Precisely Engineering Asymmetric Atomic CoN4 by Electron Donating and Extracting for Oxygen Reduction Reaction

• Published in: Angewandte Chemie International Edition Vol. 63; no. 21; pp. e202315802 - n/a
• Main Authors: Lv, Minghui, Cui, Cheng‐Xing, Huang, Niu, Wu, Mingzhu, Wang, Qiao, Gao, Tao, Zheng, Yong, Li, Hui, Liu, Wei, Huang, Yingping, Ma, Tianyi, Ye, Liqun
• Format: Journal Article
• Language: English
• Published: Germany Wiley Subscription Services, Inc 21.05.2024
• Edition: International ed. in English
• Subjects: Catalysts; Catalytic activity; Chelation; Chemical reduction; Cobalt; Coordination; Electrocatalysts; Electron density; electron-donating or electron-withdrawing properties; Ligands; nonpyrolytic catalysts; ORR catalytic activity; Oxygen reduction reactions; Triazine; well-defined CoN4 centers; nonpyrolytic catalysts; well-defined CoN4 centers; electron density; electron-donating or electron-withdrawing properties; ORR catalytic activity
• ISSN: 1433-7851; 1521-3773; 1521-3773
• DOI: 10.1002/anie.202315802

The development of nonpyrolytic catalysts featuring precisely defined active sites represents an effective strategy for investigating the fundamental relationship between the catalytic activity of oxygen reduction reaction (ORR) catalysts and their local coordination environments. In this study, we have synthesized a series of model electrocatalysts with well‐defined CoN4 centers and nonplanar symmetric coordination structures.

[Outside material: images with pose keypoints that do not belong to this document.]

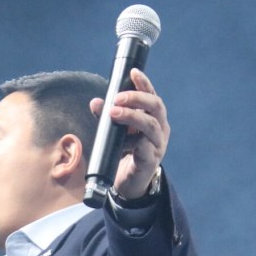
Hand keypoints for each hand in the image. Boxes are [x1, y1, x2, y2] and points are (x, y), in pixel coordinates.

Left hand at [89, 68, 169, 198]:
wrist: (129, 182)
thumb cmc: (125, 152)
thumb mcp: (116, 131)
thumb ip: (107, 116)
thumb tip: (95, 102)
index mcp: (154, 117)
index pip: (152, 95)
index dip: (144, 83)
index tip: (133, 72)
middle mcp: (160, 129)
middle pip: (156, 106)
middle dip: (136, 98)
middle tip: (117, 98)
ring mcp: (158, 145)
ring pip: (151, 125)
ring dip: (132, 116)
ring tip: (113, 113)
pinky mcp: (151, 161)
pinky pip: (144, 147)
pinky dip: (131, 141)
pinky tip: (120, 141)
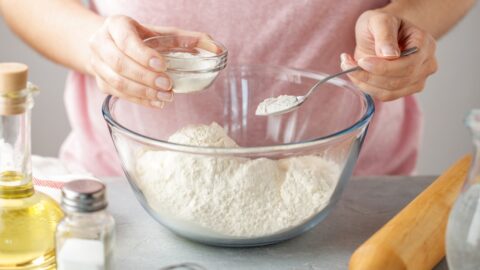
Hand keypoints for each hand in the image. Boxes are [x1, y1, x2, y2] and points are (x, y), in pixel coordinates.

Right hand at [88, 15, 211, 107]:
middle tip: (168, 85)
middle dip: (145, 77)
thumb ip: (189, 40)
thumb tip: (218, 49)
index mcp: (116, 25)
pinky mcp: (100, 81)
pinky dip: (139, 100)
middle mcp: (101, 42)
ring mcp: (97, 63)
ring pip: (116, 82)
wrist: (110, 43)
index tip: (163, 65)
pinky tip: (157, 103)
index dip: (143, 54)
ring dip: (143, 92)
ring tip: (165, 97)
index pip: (126, 40)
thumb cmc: (142, 38)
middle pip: (120, 63)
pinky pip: (117, 94)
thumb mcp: (163, 34)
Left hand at [340, 10, 437, 100]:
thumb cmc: (382, 25)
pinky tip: (356, 74)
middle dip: (370, 76)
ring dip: (365, 83)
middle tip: (348, 65)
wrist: (380, 33)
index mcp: (425, 44)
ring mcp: (417, 80)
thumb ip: (385, 35)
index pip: (408, 64)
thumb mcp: (380, 20)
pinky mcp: (404, 90)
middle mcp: (426, 64)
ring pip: (390, 92)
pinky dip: (366, 87)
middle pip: (399, 81)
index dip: (383, 67)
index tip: (362, 61)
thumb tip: (390, 55)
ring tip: (349, 67)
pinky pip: (384, 96)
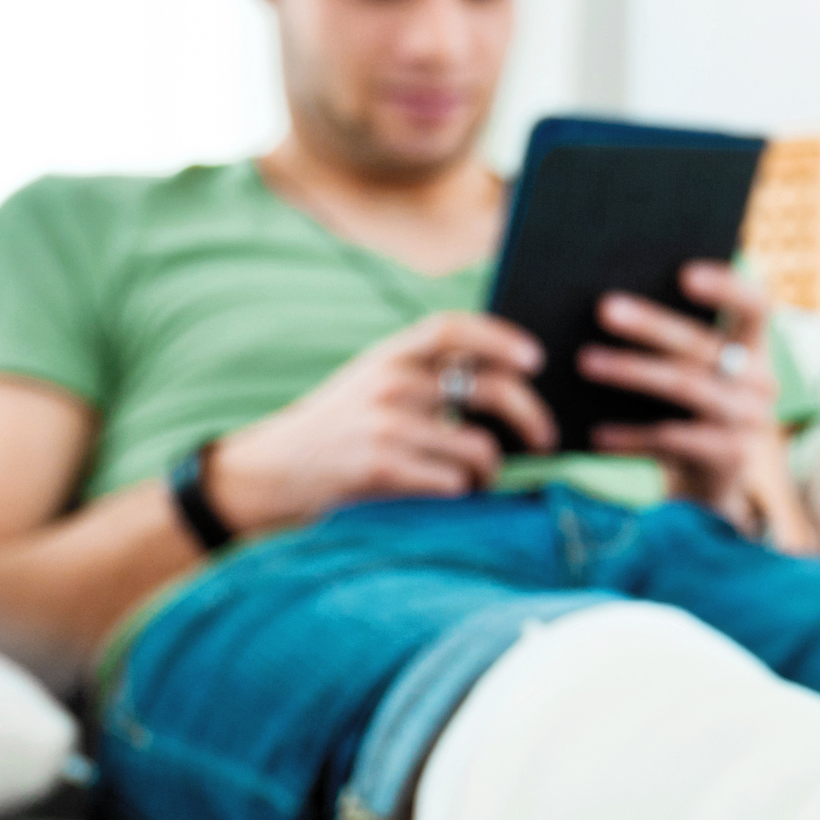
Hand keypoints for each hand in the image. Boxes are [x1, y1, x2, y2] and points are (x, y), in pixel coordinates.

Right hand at [205, 310, 551, 533]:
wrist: (274, 471)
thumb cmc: (338, 429)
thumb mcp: (370, 383)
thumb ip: (421, 374)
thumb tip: (506, 382)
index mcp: (389, 355)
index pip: (452, 328)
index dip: (500, 338)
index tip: (534, 358)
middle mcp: (389, 383)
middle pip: (490, 389)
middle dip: (531, 417)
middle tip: (544, 439)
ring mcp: (385, 426)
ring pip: (479, 447)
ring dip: (492, 469)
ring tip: (482, 476)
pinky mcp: (381, 469)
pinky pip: (453, 482)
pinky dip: (462, 490)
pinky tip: (450, 490)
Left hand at [579, 259, 819, 548]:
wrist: (714, 484)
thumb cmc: (690, 413)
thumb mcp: (693, 374)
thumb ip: (673, 341)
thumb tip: (610, 303)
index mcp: (755, 348)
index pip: (756, 305)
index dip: (727, 286)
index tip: (683, 274)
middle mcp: (761, 381)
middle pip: (704, 346)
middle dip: (651, 325)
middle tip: (604, 308)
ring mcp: (750, 421)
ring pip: (686, 386)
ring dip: (632, 372)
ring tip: (586, 362)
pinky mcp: (731, 457)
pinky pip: (673, 438)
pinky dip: (631, 436)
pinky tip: (597, 434)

These catalysts were prepared by a sequential process involving the chelation of cobalt salts and 1,10‐phenanthroline‐based ligands with various substituent groups (phen(X), where X=OH, CH3, H, Br, Cl) onto covalent triazine frameworks (CTFs). By modulating the electron‐donating or electron‐withdrawing properties of the substituent groups on the phen‐based ligands, the electron density surrounding the CoN4 centers was effectively controlled. Our results demonstrated a direct correlation between the catalytic activity of the CoN4 centers and the electron‐donating ability of the substituent group on the phenanthroline ligands. Notably, the catalyst denoted as BCTF−Co‐phen(OH), featuring the electron‐donating OH group, exhibited the highest ORR catalytic activity. This custom‐crafted catalyst achieved a remarkable half‐wave potential of up to 0.80 V vs. RHE and an impressive turnover frequency (TOF) value of 47.4×10−3 Hz at 0.80 V vs. RHE in an alkaline environment. By coordinating cobalt salts and 1,10‐phenanthroline ligands with different substituents (phen(X), X=OH, CH3, H, Br, Cl) onto CTFs, a series of well‐defined CoN4 centers were synthesized as model electrocatalysts. The experimental results proved a positive correlation between the electron‐pushing ability of the substituent groups on the phen‐based ligands and both the adsorption strength of the CoN4 centers on oxygen molecules and their ORR kinetic activity.